The task.
Give the listing again word for word, excluding the pictures it contains.

Excerpted records.
------------------------------------------------

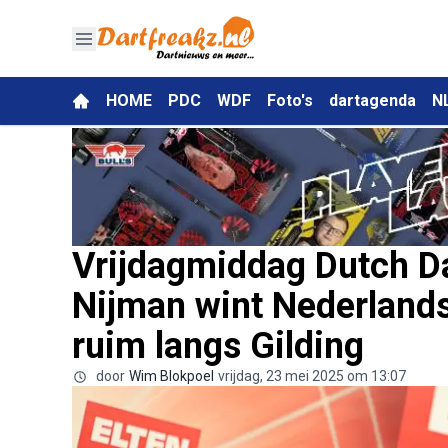
HOME
PDC
WDF
Foto's
dartagenda
N
Vrijdagmiddag Dutch D
Nijman wint Nederlands
ruim langs Gilding
door
Wim Blokpoel
vrijdag, 23 mei 2025 om 13:07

------------------------------------------------

Output of the task.
HOME
PDC
WDF
Foto's
dartagenda
N
Vrijdagmiddag Dutch D
Nijman wint Nederlands
ruim langs Gilding
door
Wim Blokpoel
vrijdag, 23 mei 2025 om 13:07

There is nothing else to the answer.